Fast forward over twenty years. My three pineapple guava shrubs have done very well. Many jars of jam and chutney have been made and many muffins have been baked. The shrubs have been pruned back yearly in December (not the optimal time) so that I could give bagfuls of branches to the Master Gardener Wreath Workshop. As the shrubs grew in circumference and density harvesting the fruit became a bit more challenging. The ground is covered in Vinca minor, so sometimes the fruit would seem to just disappear when it hit the ground. When it would fall inward near the trunk, it would take a lot of bending or scrabbling about on my hands and knees to reach back and get it. Sometimes, while doing this, smaller branches would whip back and hit me in the face or arms.
Harvest season always seems to take me by surprise. It usually starts in late September or early October and goes for four to six weeks. Each year I find myself thinking “It’s too soon. Summer can't really be over yet, can it?" This year was the same, I went around to the side yard to water and there they were scattered on the ground. I picked up a few easy ones then peered into the darkness underneath the shrubs where I could see many more. Now unfortunately, I have been having a bit of a flare up of my low back pain. When I saw those fruit, I thought there was no way I was going to be able to crawl around under those shrubs. Visions of clouds of flies and fruit flies feasting on rotting fruit flew through my brain.

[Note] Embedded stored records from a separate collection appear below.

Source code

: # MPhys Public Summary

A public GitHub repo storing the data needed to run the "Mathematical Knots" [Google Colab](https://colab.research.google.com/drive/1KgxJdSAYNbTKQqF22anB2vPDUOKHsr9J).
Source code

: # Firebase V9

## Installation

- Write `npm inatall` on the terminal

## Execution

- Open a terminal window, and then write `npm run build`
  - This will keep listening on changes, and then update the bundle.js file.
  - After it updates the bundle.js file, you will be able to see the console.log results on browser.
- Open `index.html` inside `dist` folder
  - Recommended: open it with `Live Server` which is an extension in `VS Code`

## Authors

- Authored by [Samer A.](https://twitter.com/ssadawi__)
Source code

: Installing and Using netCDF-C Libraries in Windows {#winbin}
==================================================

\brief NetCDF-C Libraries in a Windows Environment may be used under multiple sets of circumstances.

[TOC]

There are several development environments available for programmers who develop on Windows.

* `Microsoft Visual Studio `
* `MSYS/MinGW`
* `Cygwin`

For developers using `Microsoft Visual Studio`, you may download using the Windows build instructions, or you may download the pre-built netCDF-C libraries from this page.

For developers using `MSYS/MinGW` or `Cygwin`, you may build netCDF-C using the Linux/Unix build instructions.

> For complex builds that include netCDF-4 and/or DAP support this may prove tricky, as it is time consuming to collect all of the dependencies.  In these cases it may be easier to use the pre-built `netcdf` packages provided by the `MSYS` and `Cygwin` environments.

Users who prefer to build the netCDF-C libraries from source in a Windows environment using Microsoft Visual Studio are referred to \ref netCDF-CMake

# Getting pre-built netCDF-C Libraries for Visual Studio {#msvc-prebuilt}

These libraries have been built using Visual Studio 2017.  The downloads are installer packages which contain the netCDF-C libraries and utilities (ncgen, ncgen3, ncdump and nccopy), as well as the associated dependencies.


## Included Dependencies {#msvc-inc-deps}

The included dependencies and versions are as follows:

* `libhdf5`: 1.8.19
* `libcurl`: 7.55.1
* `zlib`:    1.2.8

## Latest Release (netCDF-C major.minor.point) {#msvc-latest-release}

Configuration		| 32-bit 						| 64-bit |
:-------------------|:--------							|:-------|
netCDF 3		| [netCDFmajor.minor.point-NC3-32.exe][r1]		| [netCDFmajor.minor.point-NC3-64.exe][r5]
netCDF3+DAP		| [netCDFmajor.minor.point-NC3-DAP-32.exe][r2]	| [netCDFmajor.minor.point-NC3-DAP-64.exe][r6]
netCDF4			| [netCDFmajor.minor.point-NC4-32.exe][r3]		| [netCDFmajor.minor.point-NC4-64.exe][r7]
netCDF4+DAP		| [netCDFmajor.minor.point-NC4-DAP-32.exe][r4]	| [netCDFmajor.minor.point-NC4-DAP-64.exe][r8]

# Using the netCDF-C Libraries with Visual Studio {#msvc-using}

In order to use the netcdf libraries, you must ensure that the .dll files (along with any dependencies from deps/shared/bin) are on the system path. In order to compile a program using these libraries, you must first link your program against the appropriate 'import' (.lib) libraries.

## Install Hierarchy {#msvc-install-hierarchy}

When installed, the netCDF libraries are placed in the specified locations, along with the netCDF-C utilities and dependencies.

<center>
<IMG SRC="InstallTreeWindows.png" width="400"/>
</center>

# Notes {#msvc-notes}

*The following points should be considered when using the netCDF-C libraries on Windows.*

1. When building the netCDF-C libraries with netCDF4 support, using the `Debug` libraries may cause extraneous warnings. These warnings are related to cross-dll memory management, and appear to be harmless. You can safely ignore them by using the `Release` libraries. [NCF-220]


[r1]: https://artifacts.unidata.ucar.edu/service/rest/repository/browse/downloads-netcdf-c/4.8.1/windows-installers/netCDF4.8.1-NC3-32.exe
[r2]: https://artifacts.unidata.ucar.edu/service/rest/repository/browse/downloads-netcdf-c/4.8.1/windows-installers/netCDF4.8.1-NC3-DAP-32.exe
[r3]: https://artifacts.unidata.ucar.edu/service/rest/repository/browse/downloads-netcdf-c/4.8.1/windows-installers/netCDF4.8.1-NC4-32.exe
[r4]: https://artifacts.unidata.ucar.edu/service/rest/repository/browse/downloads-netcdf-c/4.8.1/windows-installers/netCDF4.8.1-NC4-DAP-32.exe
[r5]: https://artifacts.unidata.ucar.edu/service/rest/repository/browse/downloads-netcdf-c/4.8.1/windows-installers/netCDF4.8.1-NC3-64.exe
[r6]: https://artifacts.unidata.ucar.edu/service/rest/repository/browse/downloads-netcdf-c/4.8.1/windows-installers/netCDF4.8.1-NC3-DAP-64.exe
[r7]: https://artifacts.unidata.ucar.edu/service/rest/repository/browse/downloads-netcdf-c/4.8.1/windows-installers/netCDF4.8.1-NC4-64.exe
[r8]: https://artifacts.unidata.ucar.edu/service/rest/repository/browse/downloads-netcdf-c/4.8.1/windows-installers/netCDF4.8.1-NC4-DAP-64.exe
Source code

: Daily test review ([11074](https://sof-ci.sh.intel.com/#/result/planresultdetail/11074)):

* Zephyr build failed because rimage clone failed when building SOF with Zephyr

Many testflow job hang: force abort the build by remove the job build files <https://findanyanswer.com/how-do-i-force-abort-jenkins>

Suddenly I thought of my EZ Reacher tool, which I usually use to get stuff that falls behind bookshelves or between the washer and dryer. It worked perfectly to pick up the fruit. It didn't crush or bruise the fruit at all. I didn't have to put any strain on my back. I didn't have any scratch marks on my face or arms from the smaller branches. For the life of me, I can't figure out why I didn't think of this sooner. I guess I had just mentally put that tool in the storage section marked "Indoors" in my brain.
Now I am probably going to find out that I am the last person to figure this out and that the rest of you have been using this for years in your garden. But just in case I am not the last person, thought I would put it out there, as it might save some pain and strain for someone else.